> **How to complete this task**: Repeat the records below exactly. Omit the pictures.

> **Input for this task**:
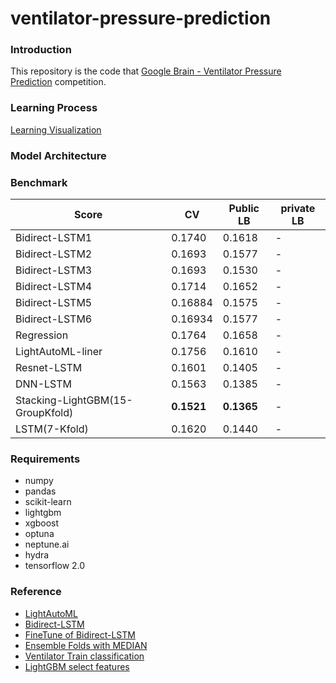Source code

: # ventilator-pressure-prediction

### Introduction
This repository is the code that [Google Brain - Ventilator Pressure Prediction](https://www.kaggle.com/c/ventilator-pressure-prediction) competition.

### Learning Process
[Learning Visualization](https://app.neptune.ai/ds-wook/ventilator-pressure/experiments?split=bth&dash=charts&viewId=standard-view)

### Model Architecture


### Benchmark
|Score|CV|Public LB|private LB|
|-----|--|------|-------|
|Bidirect-LSTM1|0.1740|0.1618|-
|Bidirect-LSTM2|0.1693|0.1577|-|
|Bidirect-LSTM3|0.1693|0.1530|-|
|Bidirect-LSTM4|0.1714|0.1652|-|
|Bidirect-LSTM5|0.16884|0.1575|-|
|Bidirect-LSTM6|0.16934|0.1577|-|
|Regression|0.1764|0.1658|-|
|LightAutoML-liner|0.1756|0.1610|-|
|Resnet-LSTM|0.1601|0.1405|-|
|DNN-LSTM|0.1563|0.1385|-|
|Stacking-LightGBM(15-GroupKfold)|**0.1521**|**0.1365**|-|
|LSTM(7-Kfold)|0.1620|0.1440|-|


### Requirements
+ numpy
+ pandas
+ scikit-learn
+ lightgbm
+ xgboost
+ optuna
+ neptune.ai
+ hydra
+ tensorflow 2.0


### Reference
+ [LightAutoML](https://www.kaggle.com/tsano430/lightautoml-bidirectional-lstm)
+ [Bidirect-LSTM](https://www.kaggle.com/tsano430/tensor-bidirect-lstm-n-splits-10)
+ [FineTune of Bidirect-LSTM](https://www.kaggle.com/tenffe/finetune-of-tensorflow-bidirectional-lstm)
+ [Ensemble Folds with MEDIAN](https://www.kaggle.com/cdeotte/ensemble-folds-with-median-0-153)
+ [Ventilator Train classification](https://www.kaggle.com/takamichitoda/ventilator-train-classification)
+ [LightGBM select features](https://www.kaggle.com/alexxanderlarko/lgbm-sel-feat-1)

> **Response box**:
Source code

: # ventilator-pressure-prediction

### Introduction
This repository is the code that [Google Brain - Ventilator Pressure Prediction](https://www.kaggle.com/c/ventilator-pressure-prediction) competition.

### Learning Process
[Learning Visualization](https://app.neptune.ai/ds-wook/ventilator-pressure/experiments?split=bth&dash=charts&viewId=standard-view)

### Model Architecture


### Benchmark
|Score|CV|Public LB|private LB|
|-----|--|------|-------|
|Bidirect-LSTM1|0.1740|0.1618|-
|Bidirect-LSTM2|0.1693|0.1577|-|
|Bidirect-LSTM3|0.1693|0.1530|-|
|Bidirect-LSTM4|0.1714|0.1652|-|
|Bidirect-LSTM5|0.16884|0.1575|-|
|Bidirect-LSTM6|0.16934|0.1577|-|
|Regression|0.1764|0.1658|-|
|LightAutoML-liner|0.1756|0.1610|-|
|Resnet-LSTM|0.1601|0.1405|-|
|DNN-LSTM|0.1563|0.1385|-|
|Stacking-LightGBM(15-GroupKfold)|**0.1521**|**0.1365**|-|
|LSTM(7-Kfold)|0.1620|0.1440|-|


### Requirements
+ numpy
+ pandas
+ scikit-learn
+ lightgbm
+ xgboost
+ optuna
+ neptune.ai
+ hydra
+ tensorflow 2.0


### Reference
+ [LightAutoML](https://www.kaggle.com/tsano430/lightautoml-bidirectional-lstm)
+ [Bidirect-LSTM](https://www.kaggle.com/tsano430/tensor-bidirect-lstm-n-splits-10)
+ [FineTune of Bidirect-LSTM](https://www.kaggle.com/tenffe/finetune-of-tensorflow-bidirectional-lstm)
+ [Ensemble Folds with MEDIAN](https://www.kaggle.com/cdeotte/ensemble-folds-with-median-0-153)
+ [Ventilator Train classification](https://www.kaggle.com/takamichitoda/ventilator-train-classification)
+ [LightGBM select features](https://www.kaggle.com/alexxanderlarko/lgbm-sel-feat-1)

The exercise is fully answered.